Earlier this year I did volunteer work at the Minnesota Historical Society reviewing their coin collection. Most of the collection has no historical connection to Minnesota and may be considered for deaccession. The largest donation was made in 1921 by a former president of the Society, Charles Phelps Noyes, and part of my contribution was a biography of Noyes.

It is clear that the coins have no connection to Minnesota. They might have a value to the Society from a different perspective, representing a leasure-time activity of a prosperous Victorian gentleman. An additional part of my contribution was a review of books Noyes donated to the Society and what they said about his study of coins and his assembly of the collection.
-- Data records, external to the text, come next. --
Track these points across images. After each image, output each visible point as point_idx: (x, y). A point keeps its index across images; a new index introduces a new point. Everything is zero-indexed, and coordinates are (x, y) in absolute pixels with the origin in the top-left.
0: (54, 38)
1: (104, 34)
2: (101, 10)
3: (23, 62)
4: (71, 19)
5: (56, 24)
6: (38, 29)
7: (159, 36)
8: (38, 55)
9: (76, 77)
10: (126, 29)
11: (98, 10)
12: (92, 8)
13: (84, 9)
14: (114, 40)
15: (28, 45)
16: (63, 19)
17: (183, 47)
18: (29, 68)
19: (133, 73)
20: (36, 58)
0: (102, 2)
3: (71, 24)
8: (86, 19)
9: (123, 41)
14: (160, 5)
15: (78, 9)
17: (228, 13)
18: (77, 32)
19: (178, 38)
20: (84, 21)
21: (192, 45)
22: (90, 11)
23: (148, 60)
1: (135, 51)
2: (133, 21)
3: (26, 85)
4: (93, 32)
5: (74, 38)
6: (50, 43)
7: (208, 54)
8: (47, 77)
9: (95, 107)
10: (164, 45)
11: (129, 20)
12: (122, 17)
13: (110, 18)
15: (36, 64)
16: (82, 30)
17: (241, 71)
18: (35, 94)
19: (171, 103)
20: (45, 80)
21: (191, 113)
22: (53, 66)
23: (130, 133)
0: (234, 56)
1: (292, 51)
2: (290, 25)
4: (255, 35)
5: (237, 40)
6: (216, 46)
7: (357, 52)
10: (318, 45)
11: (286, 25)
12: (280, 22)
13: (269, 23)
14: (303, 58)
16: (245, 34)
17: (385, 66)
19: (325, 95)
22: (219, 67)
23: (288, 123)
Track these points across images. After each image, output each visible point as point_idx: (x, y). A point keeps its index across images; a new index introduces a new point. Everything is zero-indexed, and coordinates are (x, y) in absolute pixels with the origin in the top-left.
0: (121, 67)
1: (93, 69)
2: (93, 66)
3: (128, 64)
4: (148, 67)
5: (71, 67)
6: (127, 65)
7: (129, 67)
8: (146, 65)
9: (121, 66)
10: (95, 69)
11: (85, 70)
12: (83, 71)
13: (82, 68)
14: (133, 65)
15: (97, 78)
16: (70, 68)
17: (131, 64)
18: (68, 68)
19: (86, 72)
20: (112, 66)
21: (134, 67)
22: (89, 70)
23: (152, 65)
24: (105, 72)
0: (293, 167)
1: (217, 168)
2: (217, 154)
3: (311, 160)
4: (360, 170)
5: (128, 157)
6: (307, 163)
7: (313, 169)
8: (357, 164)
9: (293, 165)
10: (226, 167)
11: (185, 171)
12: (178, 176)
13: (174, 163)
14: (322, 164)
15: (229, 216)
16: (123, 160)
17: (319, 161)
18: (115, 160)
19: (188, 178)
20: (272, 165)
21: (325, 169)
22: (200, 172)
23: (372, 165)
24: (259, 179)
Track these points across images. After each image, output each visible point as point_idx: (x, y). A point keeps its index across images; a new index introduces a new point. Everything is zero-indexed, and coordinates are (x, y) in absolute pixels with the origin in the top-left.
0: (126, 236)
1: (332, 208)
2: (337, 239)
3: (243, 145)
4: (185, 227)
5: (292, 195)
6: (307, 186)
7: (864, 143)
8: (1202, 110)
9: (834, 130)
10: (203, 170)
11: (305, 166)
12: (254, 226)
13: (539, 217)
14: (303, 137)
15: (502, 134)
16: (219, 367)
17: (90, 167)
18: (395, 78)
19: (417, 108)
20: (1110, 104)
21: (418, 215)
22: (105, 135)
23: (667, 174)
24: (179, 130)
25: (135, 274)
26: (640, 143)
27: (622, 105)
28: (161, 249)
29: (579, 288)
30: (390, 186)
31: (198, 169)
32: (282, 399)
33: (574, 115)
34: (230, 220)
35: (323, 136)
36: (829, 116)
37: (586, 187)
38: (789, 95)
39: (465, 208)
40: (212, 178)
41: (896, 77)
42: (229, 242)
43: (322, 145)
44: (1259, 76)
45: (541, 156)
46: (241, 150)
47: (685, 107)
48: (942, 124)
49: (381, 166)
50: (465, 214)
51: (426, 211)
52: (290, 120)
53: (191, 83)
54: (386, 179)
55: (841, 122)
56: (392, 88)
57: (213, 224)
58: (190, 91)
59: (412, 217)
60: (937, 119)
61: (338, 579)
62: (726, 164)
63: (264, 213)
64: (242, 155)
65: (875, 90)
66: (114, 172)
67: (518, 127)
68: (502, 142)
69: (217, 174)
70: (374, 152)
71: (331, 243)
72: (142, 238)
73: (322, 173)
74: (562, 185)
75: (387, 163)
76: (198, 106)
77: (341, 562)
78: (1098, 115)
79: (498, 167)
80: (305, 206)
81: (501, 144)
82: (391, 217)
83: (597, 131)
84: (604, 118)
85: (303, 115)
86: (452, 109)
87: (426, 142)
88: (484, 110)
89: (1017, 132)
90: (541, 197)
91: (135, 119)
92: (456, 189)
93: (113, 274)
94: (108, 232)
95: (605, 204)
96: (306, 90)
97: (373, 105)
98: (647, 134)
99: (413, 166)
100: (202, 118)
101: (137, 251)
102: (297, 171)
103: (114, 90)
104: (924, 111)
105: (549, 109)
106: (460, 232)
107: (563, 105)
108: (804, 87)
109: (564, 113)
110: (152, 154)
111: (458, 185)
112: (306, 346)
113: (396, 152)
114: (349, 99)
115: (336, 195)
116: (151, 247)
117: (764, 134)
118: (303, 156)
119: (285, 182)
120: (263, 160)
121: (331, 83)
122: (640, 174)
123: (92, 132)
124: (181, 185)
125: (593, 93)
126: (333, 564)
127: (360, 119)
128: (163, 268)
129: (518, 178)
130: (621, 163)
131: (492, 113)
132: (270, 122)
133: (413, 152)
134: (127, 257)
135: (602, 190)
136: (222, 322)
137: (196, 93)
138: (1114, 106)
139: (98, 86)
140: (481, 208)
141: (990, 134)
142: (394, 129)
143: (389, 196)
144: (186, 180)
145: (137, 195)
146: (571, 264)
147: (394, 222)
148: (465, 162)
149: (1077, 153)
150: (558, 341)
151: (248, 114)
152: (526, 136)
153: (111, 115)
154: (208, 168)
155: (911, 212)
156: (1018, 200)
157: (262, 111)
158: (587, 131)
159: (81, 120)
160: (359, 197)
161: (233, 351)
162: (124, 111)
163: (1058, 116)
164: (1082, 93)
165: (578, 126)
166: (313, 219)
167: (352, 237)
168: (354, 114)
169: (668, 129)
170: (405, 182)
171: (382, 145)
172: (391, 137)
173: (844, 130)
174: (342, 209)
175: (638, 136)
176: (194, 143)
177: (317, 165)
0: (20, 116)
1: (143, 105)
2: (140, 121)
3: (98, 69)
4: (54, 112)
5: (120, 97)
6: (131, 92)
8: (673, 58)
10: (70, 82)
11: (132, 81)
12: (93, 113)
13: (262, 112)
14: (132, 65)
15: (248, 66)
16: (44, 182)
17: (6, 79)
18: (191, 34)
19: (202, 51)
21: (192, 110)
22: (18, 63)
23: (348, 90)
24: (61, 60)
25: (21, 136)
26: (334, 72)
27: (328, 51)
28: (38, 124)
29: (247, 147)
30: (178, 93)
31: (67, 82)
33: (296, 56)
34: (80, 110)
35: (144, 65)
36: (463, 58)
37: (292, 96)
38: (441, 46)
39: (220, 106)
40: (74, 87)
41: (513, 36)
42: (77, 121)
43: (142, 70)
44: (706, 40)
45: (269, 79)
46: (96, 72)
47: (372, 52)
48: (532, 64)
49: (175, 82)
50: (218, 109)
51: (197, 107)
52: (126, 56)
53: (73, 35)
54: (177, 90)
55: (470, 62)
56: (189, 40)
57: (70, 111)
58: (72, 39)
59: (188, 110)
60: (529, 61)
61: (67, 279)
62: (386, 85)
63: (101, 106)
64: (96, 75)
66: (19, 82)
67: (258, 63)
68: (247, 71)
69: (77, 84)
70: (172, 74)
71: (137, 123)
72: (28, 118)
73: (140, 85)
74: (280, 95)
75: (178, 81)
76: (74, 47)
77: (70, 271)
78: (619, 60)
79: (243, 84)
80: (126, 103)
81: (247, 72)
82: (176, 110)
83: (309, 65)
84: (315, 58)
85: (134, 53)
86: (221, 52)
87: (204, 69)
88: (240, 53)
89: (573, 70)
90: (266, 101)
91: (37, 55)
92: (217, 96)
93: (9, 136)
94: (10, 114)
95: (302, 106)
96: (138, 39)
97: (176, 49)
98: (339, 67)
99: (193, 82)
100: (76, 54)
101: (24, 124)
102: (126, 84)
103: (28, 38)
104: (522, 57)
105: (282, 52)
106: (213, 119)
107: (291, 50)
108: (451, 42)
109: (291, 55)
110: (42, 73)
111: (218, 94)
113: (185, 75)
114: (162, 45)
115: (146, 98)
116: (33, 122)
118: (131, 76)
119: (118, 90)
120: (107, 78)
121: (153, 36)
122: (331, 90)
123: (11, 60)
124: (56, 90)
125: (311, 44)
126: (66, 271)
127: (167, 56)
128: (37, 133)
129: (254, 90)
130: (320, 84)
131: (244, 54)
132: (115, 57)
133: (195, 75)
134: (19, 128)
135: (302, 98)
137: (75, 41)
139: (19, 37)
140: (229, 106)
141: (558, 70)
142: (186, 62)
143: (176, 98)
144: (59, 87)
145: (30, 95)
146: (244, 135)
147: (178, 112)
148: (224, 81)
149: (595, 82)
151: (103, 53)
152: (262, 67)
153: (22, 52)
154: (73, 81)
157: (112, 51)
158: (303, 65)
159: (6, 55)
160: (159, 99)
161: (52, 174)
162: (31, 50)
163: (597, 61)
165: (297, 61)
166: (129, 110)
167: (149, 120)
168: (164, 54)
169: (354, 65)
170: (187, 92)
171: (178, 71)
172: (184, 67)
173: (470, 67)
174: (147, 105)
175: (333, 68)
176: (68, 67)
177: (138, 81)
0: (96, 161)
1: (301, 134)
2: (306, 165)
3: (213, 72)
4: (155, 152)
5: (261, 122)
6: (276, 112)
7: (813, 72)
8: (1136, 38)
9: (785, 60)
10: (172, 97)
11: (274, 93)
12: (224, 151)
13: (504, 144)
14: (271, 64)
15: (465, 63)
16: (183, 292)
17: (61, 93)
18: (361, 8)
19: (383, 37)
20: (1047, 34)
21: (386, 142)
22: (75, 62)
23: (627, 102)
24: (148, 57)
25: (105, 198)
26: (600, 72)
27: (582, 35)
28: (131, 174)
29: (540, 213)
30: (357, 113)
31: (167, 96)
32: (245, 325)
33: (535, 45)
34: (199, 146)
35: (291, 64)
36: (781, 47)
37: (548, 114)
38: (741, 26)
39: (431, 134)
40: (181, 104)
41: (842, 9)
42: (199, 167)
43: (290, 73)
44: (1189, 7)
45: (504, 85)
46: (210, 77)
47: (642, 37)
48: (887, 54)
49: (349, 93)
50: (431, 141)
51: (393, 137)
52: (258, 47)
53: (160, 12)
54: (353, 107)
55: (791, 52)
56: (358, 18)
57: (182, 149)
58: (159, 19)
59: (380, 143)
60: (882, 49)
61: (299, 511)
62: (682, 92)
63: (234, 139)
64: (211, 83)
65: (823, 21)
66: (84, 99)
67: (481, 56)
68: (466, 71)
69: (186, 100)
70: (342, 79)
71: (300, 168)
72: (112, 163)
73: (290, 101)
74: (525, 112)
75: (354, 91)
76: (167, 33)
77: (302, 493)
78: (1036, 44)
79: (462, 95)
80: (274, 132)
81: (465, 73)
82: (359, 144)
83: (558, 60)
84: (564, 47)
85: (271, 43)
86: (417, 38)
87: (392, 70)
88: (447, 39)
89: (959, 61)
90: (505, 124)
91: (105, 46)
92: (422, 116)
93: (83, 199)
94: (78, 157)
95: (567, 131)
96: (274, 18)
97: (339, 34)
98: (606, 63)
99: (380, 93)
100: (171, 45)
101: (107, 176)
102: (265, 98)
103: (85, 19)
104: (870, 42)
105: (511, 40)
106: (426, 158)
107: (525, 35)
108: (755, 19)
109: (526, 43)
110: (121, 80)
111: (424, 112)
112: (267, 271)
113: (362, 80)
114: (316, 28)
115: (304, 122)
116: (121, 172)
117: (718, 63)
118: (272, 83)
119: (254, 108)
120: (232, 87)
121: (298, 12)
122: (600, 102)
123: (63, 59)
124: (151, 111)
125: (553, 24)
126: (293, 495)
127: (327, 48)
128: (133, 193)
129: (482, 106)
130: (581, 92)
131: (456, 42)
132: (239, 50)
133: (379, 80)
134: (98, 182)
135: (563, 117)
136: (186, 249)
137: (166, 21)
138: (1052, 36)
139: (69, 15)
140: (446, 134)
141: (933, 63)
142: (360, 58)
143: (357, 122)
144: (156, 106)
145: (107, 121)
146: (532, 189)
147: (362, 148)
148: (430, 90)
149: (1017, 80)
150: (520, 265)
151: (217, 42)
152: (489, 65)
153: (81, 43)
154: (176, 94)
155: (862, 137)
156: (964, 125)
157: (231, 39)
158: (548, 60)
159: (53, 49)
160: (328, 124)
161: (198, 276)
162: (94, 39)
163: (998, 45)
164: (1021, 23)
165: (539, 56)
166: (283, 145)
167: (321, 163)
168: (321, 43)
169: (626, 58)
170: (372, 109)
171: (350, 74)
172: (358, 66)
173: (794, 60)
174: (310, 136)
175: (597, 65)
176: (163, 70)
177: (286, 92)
After this study was well under way, it occurred to me that most of the collection was housed in brown Whitman envelopes. The collection was donated in 1921 and Whitman envelopes were not available until the 1950's. Other parts of the collection were kept with rectangular pieces of cardboard with round recesses to hold the coins. Many of the Noyes coins retained glue residue from an even earlier mounting. It was my conclusion that the collection, now being considered for reholdering in 2000, had been reholdered at least twice since it was donated. Any while this reholdering may protect the coins, it had destroyed the evidence of the way Noyes had inventoried, marked and stored his collection.

I found myself educating the curatorial staff on the history of coin holders. One of my recommendations was that examples of old holders be kept with the collection along with a description of previous reholdering. Although these notes add nothing to the value of individual coins, they are essential to understanding the historical context of the collection.

While collectors of "white" Morgan dollars or commemorative coins may have no interest, collectors of toned silver coins should study holders and their effect on toning. Advanced collectors preserve old envelopes and holders as part of the provenance of the coins history.

As with any specialty area, study of holders is not for everyone, but we should appreciate those who appreciate the topic and share their information with us."